**EXTRACTED DATA**
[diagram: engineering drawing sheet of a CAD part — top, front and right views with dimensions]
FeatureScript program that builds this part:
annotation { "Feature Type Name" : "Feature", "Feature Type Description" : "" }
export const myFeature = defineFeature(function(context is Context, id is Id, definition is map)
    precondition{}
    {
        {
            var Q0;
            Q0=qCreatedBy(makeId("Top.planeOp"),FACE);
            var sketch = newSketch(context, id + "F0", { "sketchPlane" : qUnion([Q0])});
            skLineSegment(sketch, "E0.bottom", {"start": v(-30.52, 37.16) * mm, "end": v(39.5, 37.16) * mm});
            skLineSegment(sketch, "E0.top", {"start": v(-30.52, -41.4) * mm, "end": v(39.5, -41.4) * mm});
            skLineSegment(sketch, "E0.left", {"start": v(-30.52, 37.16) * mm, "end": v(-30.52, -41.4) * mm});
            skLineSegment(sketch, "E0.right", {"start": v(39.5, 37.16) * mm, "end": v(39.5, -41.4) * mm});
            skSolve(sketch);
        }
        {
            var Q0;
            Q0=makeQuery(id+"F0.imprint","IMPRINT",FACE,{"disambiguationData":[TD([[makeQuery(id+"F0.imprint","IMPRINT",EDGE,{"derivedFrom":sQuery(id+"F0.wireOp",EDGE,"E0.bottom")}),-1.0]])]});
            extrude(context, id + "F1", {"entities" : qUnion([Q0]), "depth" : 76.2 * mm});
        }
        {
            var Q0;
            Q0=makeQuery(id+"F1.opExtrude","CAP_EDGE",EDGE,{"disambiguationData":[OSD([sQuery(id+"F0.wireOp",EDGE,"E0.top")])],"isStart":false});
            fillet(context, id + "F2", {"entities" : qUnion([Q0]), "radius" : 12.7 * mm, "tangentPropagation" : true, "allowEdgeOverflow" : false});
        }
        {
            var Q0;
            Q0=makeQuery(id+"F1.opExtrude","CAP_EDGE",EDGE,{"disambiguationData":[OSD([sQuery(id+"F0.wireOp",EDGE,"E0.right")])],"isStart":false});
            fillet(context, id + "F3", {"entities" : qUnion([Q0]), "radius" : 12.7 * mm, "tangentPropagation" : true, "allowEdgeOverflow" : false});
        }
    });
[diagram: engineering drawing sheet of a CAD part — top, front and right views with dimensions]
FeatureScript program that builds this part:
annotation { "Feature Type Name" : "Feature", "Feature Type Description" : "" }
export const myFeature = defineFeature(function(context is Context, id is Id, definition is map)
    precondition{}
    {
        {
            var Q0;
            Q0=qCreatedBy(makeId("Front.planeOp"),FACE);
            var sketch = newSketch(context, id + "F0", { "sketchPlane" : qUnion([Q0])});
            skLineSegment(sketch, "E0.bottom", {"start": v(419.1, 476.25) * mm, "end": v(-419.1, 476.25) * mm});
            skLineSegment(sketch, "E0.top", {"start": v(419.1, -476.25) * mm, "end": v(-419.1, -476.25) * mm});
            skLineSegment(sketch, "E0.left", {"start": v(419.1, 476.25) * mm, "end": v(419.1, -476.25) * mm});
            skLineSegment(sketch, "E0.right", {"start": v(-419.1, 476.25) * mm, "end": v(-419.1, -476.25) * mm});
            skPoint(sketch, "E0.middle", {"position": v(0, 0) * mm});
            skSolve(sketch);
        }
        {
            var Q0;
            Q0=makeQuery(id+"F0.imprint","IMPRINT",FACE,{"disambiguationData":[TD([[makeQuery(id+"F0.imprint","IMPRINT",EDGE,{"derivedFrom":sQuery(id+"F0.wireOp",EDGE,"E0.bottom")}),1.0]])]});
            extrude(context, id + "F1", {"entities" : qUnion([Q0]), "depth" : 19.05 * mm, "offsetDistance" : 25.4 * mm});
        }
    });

**TASK DESCRIPTION**
Select every line in the records that contains the string "isStart", and copy each of those lines. Case counts.

**RESULT BELOW**
            Q0=makeQuery(id+"F1.opExtrude","CAP_EDGE",EDGE,{"disambiguationData":[OSD([sQuery(id+"F0.wireOp",EDGE,"E0.top")])],"isStart":false});
            Q0=makeQuery(id+"F1.opExtrude","CAP_EDGE",EDGE,{"disambiguationData":[OSD([sQuery(id+"F0.wireOp",EDGE,"E0.right")])],"isStart":false});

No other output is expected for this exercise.